EXERCISE BRIEF | Each line below from the one containing "left ear: (819, 173)" through the one containing "left wrist: (531, 508)" is to be given again exactly, and no line outside that span.

Saved data entries |
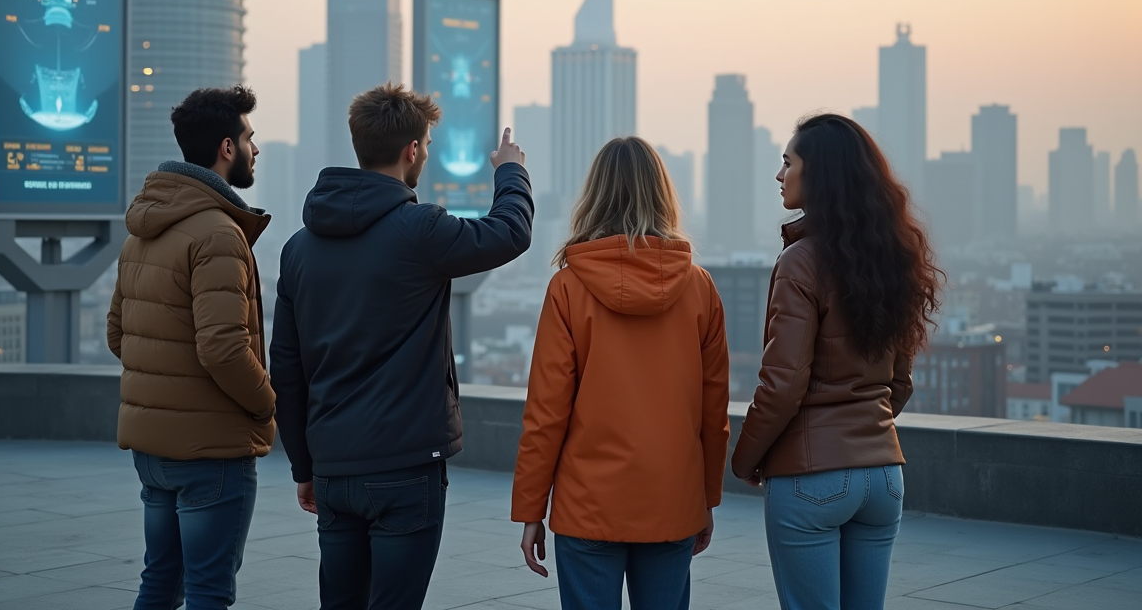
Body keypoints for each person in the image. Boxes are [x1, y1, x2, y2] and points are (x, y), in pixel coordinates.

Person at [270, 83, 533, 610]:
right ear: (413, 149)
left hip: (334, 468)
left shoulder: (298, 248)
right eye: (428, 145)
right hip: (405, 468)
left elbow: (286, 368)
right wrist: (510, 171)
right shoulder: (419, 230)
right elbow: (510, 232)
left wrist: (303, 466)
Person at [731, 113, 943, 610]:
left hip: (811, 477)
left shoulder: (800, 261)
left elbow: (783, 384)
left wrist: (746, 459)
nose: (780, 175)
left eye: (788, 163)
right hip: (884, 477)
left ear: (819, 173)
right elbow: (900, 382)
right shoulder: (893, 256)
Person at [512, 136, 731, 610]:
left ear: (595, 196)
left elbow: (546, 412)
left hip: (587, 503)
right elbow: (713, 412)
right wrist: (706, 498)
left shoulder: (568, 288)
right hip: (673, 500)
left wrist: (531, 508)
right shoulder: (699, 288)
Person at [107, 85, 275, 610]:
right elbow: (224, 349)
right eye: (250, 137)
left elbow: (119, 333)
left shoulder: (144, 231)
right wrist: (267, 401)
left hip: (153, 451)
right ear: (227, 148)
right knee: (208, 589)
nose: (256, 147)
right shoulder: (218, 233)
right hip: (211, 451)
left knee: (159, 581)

...

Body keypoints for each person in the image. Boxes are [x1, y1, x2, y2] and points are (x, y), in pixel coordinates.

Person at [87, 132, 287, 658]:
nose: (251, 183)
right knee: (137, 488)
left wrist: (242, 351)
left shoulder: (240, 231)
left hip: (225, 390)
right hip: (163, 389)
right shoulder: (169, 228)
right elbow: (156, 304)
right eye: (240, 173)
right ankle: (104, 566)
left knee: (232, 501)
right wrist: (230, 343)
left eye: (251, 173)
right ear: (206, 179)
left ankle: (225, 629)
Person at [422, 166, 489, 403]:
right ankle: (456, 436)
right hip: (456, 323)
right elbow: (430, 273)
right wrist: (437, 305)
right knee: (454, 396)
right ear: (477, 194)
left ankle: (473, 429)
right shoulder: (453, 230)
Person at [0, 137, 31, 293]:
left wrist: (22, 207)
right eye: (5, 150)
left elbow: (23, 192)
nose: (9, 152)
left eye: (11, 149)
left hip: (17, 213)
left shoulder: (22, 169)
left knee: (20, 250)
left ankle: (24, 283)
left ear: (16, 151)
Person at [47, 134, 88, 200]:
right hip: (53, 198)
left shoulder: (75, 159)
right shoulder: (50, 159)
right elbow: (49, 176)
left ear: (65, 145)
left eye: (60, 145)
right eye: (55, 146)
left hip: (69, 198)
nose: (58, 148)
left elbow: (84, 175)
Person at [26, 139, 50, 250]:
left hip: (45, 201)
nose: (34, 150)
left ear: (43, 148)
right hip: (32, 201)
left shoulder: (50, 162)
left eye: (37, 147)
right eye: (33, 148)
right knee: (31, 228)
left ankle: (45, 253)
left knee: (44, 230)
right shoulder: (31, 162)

RESPONSE TO THIS EXERCISE |
left ear: (819, 173)
right elbow: (900, 382)
right shoulder: (893, 256)
Person at [512, 136, 731, 610]:
left ear: (595, 196)
left elbow: (546, 412)
left hip: (587, 503)
right elbow: (713, 412)
right wrist: (706, 498)
left shoulder: (568, 288)
right hip: (673, 500)
left wrist: (531, 508)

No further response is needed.